::: Recorded information :::

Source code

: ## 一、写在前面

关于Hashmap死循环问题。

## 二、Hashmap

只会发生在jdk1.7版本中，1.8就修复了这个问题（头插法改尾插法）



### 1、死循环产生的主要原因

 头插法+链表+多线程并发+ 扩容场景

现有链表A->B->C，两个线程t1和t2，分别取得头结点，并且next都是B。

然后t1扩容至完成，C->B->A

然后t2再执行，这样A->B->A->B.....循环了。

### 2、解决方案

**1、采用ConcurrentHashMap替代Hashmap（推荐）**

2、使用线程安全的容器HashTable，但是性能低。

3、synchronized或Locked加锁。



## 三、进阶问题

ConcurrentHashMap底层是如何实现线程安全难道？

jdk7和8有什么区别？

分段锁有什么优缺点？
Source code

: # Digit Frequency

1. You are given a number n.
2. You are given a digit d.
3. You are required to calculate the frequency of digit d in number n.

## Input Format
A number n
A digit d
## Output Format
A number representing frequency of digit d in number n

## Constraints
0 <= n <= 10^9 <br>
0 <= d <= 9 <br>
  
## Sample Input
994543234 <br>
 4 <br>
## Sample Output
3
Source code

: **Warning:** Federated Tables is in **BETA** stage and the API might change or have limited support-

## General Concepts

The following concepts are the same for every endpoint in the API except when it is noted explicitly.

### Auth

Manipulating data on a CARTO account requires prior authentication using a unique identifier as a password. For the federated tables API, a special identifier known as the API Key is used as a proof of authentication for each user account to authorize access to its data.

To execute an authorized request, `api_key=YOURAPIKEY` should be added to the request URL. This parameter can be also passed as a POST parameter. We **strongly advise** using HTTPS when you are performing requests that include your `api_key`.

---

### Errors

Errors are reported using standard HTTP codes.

:::

Aim of the task: Can you write out all of the lines above again, character for character, in their original order?

Result below:
Source code

: ## 一、写在前面

关于Hashmap死循环问题。

## 二、Hashmap

只会发生在jdk1.7版本中，1.8就修复了这个问题（头插法改尾插法）



### 1、死循环产生的主要原因

 头插法+链表+多线程并发+ 扩容场景

现有链表A->B->C，两个线程t1和t2，分别取得头结点，并且next都是B。

然后t1扩容至完成，C->B->A

然后t2再执行，这样A->B->A->B.....循环了。

### 2、解决方案

**1、采用ConcurrentHashMap替代Hashmap（推荐）**

2、使用线程安全的容器HashTable，但是性能低。

3、synchronized或Locked加锁。



## 三、进阶问题

ConcurrentHashMap底层是如何实现线程安全难道？

jdk7和8有什么区别？

分段锁有什么优缺点？
Source code

: # Digit Frequency

1. You are given a number n.
2. You are given a digit d.
3. You are required to calculate the frequency of digit d in number n.

## Input Format
A number n
A digit d
## Output Format
A number representing frequency of digit d in number n

## Constraints
0 <= n <= 10^9 <br>
0 <= d <= 9 <br>
  
## Sample Input
994543234 <br>
 4 <br>
## Sample Output
3
Source code

: **Warning:** Federated Tables is in **BETA** stage and the API might change or have limited support-

## General Concepts

The following concepts are the same for every endpoint in the API except when it is noted explicitly.

### Auth

Manipulating data on a CARTO account requires prior authentication using a unique identifier as a password. For the federated tables API, a special identifier known as the API Key is used as a proof of authentication for each user account to authorize access to its data.

To execute an authorized request, `api_key=YOURAPIKEY` should be added to the request URL. This parameter can be also passed as a POST parameter. We **strongly advise** using HTTPS when you are performing requests that include your `api_key`.

---

### Errors

Errors are reported using standard HTTP codes.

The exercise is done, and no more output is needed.